Le condizioni dei detenuti nelle carceri molisane sotto la lente dell’associazione ‘Nessuno tocchi Caino’ che, nei giorni scorsi, ha toccato con mano la vita dietro i cancelli di via Cavour. Insieme all’associazione anche gli avvocati campobassani che, dopo la visita nell’istituto penitenziario di Campobasso, hanno evidenziato le tante carenze riscontrate, una su tutte quella legata al sovraffollamento.
In Italia – ha spiegato il segretario dell’associazione Sergio D’Elia – il sovraffollamento della popolazione detenuta in generale va dal 120 e al 125%. A Campobasso siamo al 180%. Stamattina abbiamo trovato 143 detenuti. Gli spazi regolamentari dovrebbero essere 106, solo che c’è il piano di una sezione chiusa per ristrutturazione.

Voci tratte da un dataset:

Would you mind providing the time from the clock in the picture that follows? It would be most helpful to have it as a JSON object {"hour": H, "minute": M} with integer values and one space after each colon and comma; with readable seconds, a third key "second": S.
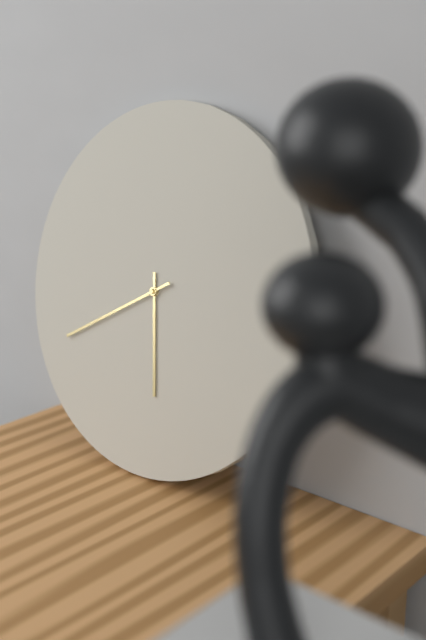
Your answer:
{"hour": 5, "minute": 40}
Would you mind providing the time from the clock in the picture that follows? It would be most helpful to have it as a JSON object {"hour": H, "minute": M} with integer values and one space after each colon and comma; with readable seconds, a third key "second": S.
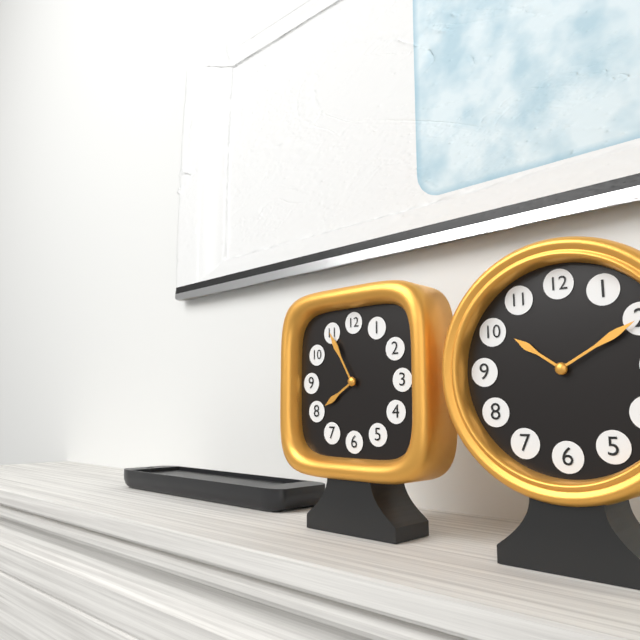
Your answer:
{"hour": 7, "minute": 55}
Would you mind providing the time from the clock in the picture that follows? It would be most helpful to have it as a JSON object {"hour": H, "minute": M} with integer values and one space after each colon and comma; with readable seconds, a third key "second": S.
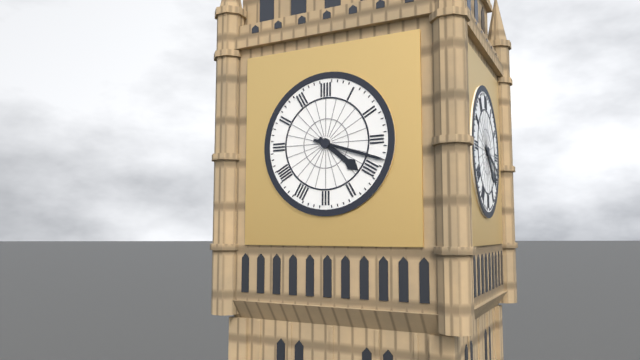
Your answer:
{"hour": 4, "minute": 18}
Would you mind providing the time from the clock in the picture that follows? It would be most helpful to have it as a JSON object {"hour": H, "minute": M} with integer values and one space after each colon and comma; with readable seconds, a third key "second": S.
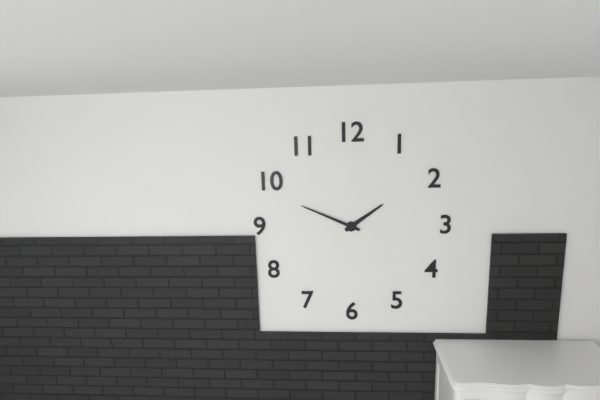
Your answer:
{"hour": 1, "minute": 49}
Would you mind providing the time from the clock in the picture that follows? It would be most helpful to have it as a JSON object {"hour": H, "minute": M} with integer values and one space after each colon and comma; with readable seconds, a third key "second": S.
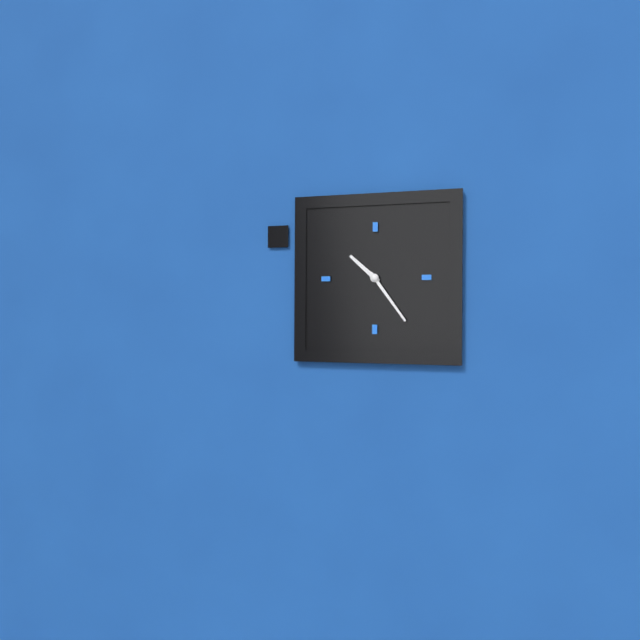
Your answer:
{"hour": 10, "minute": 24}
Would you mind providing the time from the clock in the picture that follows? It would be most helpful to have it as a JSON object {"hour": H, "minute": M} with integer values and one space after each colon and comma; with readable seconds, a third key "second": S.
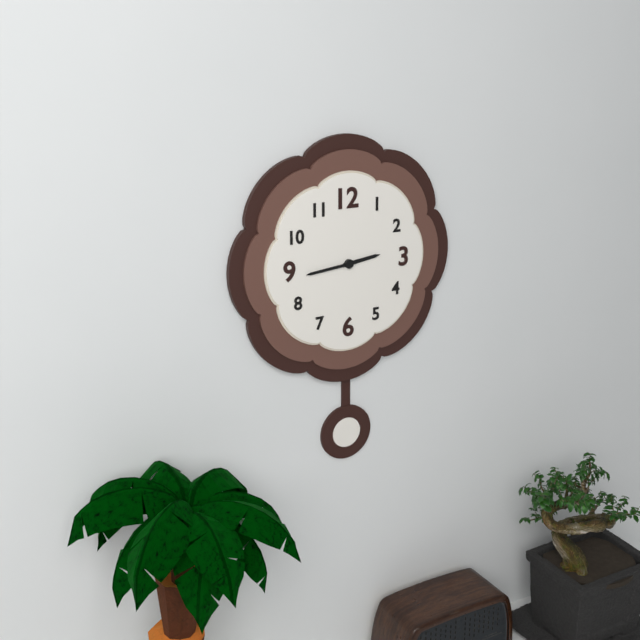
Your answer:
{"hour": 2, "minute": 44}
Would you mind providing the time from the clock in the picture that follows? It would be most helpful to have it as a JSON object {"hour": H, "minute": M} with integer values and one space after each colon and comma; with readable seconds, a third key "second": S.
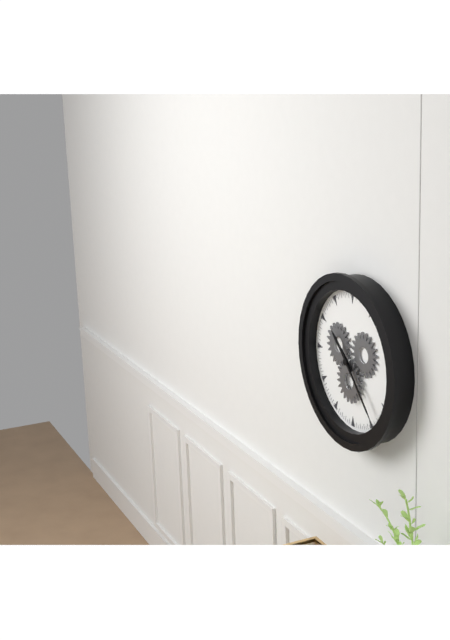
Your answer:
{"hour": 10, "minute": 23}
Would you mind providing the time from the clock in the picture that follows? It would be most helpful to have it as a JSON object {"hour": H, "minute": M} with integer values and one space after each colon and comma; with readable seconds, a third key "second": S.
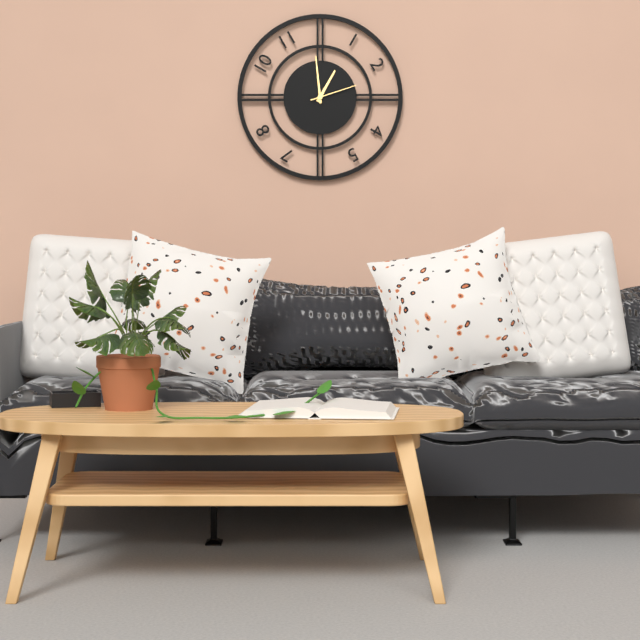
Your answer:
{"hour": 12, "minute": 59}
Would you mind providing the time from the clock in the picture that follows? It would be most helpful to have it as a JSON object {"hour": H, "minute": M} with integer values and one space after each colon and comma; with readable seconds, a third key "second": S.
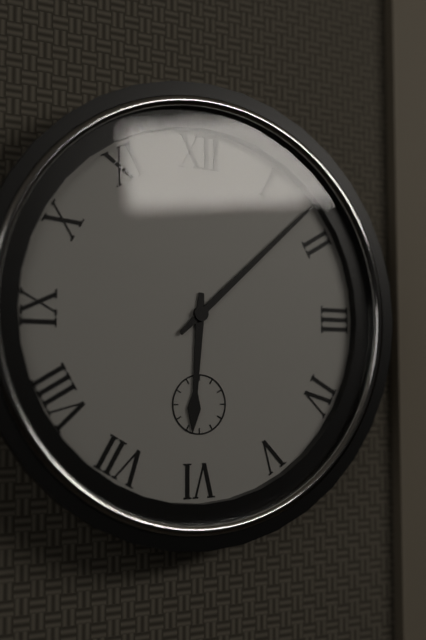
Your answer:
{"hour": 6, "minute": 8}
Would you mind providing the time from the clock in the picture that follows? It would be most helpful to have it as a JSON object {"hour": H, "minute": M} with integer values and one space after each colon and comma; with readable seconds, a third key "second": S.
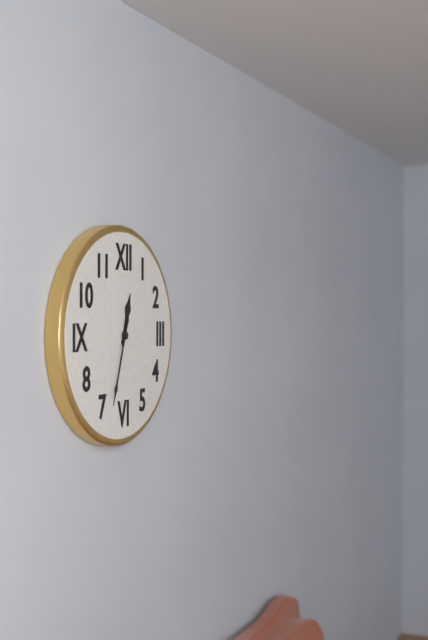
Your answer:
{"hour": 12, "minute": 33}
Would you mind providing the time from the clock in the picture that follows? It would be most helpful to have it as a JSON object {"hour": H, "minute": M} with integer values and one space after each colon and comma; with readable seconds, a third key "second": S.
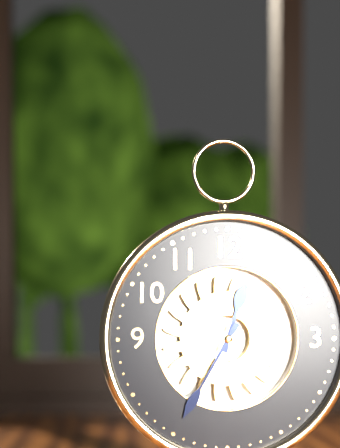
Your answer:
{"hour": 12, "minute": 35}
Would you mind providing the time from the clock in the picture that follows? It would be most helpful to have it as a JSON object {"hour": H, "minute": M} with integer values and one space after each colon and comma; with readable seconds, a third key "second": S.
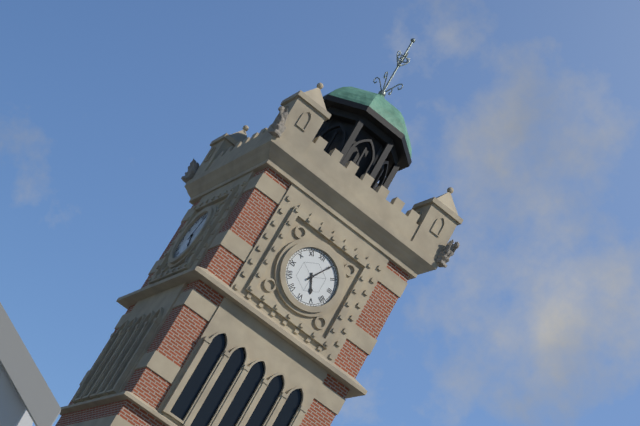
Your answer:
{"hour": 5, "minute": 5}
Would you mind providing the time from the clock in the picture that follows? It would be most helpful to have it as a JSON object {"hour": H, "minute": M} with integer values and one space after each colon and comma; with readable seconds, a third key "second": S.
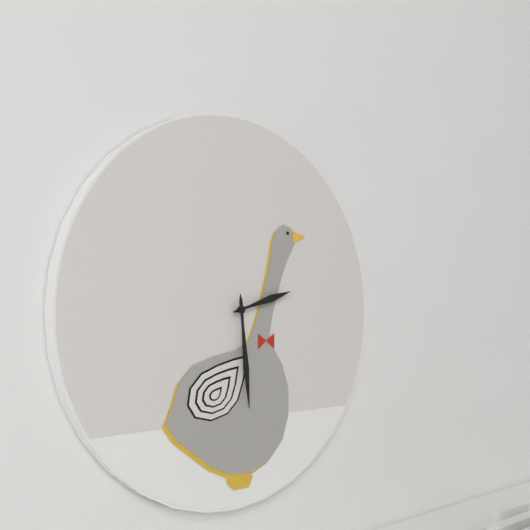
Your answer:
{"hour": 2, "minute": 29}
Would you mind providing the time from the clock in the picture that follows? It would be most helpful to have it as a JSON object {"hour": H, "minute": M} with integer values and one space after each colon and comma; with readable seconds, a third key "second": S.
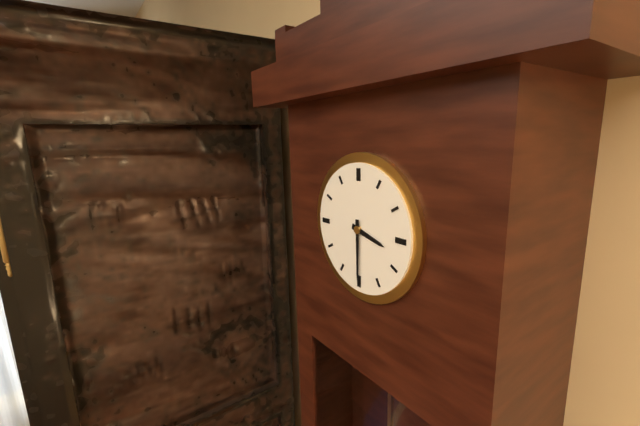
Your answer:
{"hour": 3, "minute": 30}
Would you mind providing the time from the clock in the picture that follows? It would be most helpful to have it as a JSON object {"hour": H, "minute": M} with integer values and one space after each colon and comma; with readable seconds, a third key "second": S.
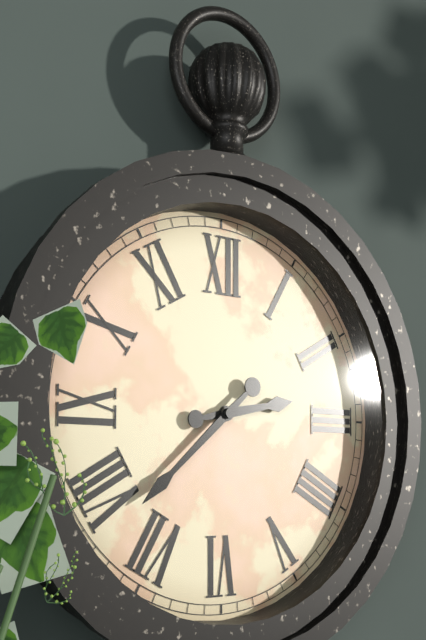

◆ CONSEGNA ◆
Secondo il testo sulle carceri molisane, quanti detenuti sono stati trovati nell'istituto penitenziario di Campobasso la mattina della visita? Si faccia riferimento esclusivamente al testo.

◆ RISULTATO DELL'ESERCIZIO ◆
143 detenuti.